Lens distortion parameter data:

== Segment start ==

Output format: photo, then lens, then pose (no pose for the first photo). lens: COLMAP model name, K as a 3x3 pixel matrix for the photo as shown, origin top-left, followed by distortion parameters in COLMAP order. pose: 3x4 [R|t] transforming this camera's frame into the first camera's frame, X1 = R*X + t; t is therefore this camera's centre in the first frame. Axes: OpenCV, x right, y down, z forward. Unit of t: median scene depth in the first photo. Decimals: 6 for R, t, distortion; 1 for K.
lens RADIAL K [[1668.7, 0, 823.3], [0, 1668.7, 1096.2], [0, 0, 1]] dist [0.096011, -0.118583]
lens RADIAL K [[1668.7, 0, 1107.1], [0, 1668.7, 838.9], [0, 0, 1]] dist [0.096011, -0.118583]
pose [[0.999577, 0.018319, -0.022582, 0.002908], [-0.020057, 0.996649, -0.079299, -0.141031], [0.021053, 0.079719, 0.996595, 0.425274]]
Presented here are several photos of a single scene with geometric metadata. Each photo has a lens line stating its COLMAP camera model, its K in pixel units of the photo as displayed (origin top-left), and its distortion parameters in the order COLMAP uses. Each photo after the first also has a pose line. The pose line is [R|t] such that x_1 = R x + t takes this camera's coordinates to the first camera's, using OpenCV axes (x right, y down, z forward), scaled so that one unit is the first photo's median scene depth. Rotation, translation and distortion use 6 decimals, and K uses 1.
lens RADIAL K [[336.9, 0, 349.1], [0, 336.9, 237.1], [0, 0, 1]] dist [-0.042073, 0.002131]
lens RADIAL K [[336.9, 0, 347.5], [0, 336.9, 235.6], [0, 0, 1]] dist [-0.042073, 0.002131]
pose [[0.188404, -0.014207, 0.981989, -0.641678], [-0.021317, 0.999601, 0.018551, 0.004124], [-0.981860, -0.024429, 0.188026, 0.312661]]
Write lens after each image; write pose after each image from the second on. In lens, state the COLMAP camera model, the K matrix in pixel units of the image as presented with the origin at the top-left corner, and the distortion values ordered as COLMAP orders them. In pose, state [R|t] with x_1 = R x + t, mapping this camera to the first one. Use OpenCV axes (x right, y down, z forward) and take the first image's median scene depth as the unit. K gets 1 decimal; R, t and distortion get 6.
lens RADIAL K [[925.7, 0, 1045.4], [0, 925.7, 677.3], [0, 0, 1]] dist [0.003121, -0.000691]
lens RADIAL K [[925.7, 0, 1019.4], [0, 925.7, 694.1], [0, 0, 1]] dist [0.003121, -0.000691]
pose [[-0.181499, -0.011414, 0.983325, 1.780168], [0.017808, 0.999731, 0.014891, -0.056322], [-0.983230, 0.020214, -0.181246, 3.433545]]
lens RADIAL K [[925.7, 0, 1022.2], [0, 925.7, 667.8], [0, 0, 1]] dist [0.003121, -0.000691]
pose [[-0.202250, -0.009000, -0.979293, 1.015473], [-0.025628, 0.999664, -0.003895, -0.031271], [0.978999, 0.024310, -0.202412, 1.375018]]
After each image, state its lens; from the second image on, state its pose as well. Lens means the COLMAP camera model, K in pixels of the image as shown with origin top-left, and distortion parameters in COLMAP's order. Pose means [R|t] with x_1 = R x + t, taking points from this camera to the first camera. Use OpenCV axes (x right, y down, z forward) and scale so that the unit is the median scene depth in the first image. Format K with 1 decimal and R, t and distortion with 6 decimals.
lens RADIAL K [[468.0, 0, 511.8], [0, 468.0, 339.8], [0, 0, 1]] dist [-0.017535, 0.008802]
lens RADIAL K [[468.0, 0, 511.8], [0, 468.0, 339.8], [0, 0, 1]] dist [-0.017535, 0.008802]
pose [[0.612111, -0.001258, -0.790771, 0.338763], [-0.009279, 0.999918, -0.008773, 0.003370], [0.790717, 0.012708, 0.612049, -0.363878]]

== Segment end ==

§ **REQUIREMENT**:
Print each entry above again, exactly as it was given.

§ **EXERCISE ANSWER**:
Output format: photo, then lens, then pose (no pose for the first photo). lens: COLMAP model name, K as a 3x3 pixel matrix for the photo as shown, origin top-left, followed by distortion parameters in COLMAP order. pose: 3x4 [R|t] transforming this camera's frame into the first camera's frame, X1 = R*X + t; t is therefore this camera's centre in the first frame. Axes: OpenCV, x right, y down, z forward. Unit of t: median scene depth in the first photo. Decimals: 6 for R, t, distortion; 1 for K.
lens RADIAL K [[1668.7, 0, 823.3], [0, 1668.7, 1096.2], [0, 0, 1]] dist [0.096011, -0.118583]
lens RADIAL K [[1668.7, 0, 1107.1], [0, 1668.7, 838.9], [0, 0, 1]] dist [0.096011, -0.118583]
pose [[0.999577, 0.018319, -0.022582, 0.002908], [-0.020057, 0.996649, -0.079299, -0.141031], [0.021053, 0.079719, 0.996595, 0.425274]]
Presented here are several photos of a single scene with geometric metadata. Each photo has a lens line stating its COLMAP camera model, its K in pixel units of the photo as displayed (origin top-left), and its distortion parameters in the order COLMAP uses. Each photo after the first also has a pose line. The pose line is [R|t] such that x_1 = R x + t takes this camera's coordinates to the first camera's, using OpenCV axes (x right, y down, z forward), scaled so that one unit is the first photo's median scene depth. Rotation, translation and distortion use 6 decimals, and K uses 1.
lens RADIAL K [[336.9, 0, 349.1], [0, 336.9, 237.1], [0, 0, 1]] dist [-0.042073, 0.002131]
lens RADIAL K [[336.9, 0, 347.5], [0, 336.9, 235.6], [0, 0, 1]] dist [-0.042073, 0.002131]
pose [[0.188404, -0.014207, 0.981989, -0.641678], [-0.021317, 0.999601, 0.018551, 0.004124], [-0.981860, -0.024429, 0.188026, 0.312661]]
Write lens after each image; write pose after each image from the second on. In lens, state the COLMAP camera model, the K matrix in pixel units of the image as presented with the origin at the top-left corner, and the distortion values ordered as COLMAP orders them. In pose, state [R|t] with x_1 = R x + t, mapping this camera to the first one. Use OpenCV axes (x right, y down, z forward) and take the first image's median scene depth as the unit. K gets 1 decimal; R, t and distortion get 6.
lens RADIAL K [[925.7, 0, 1045.4], [0, 925.7, 677.3], [0, 0, 1]] dist [0.003121, -0.000691]
lens RADIAL K [[925.7, 0, 1019.4], [0, 925.7, 694.1], [0, 0, 1]] dist [0.003121, -0.000691]
pose [[-0.181499, -0.011414, 0.983325, 1.780168], [0.017808, 0.999731, 0.014891, -0.056322], [-0.983230, 0.020214, -0.181246, 3.433545]]
lens RADIAL K [[925.7, 0, 1022.2], [0, 925.7, 667.8], [0, 0, 1]] dist [0.003121, -0.000691]
pose [[-0.202250, -0.009000, -0.979293, 1.015473], [-0.025628, 0.999664, -0.003895, -0.031271], [0.978999, 0.024310, -0.202412, 1.375018]]
After each image, state its lens; from the second image on, state its pose as well. Lens means the COLMAP camera model, K in pixels of the image as shown with origin top-left, and distortion parameters in COLMAP's order. Pose means [R|t] with x_1 = R x + t, taking points from this camera to the first camera. Use OpenCV axes (x right, y down, z forward) and scale so that the unit is the median scene depth in the first image. Format K with 1 decimal and R, t and distortion with 6 decimals.
lens RADIAL K [[468.0, 0, 511.8], [0, 468.0, 339.8], [0, 0, 1]] dist [-0.017535, 0.008802]
lens RADIAL K [[468.0, 0, 511.8], [0, 468.0, 339.8], [0, 0, 1]] dist [-0.017535, 0.008802]
pose [[0.612111, -0.001258, -0.790771, 0.338763], [-0.009279, 0.999918, -0.008773, 0.003370], [0.790717, 0.012708, 0.612049, -0.363878]]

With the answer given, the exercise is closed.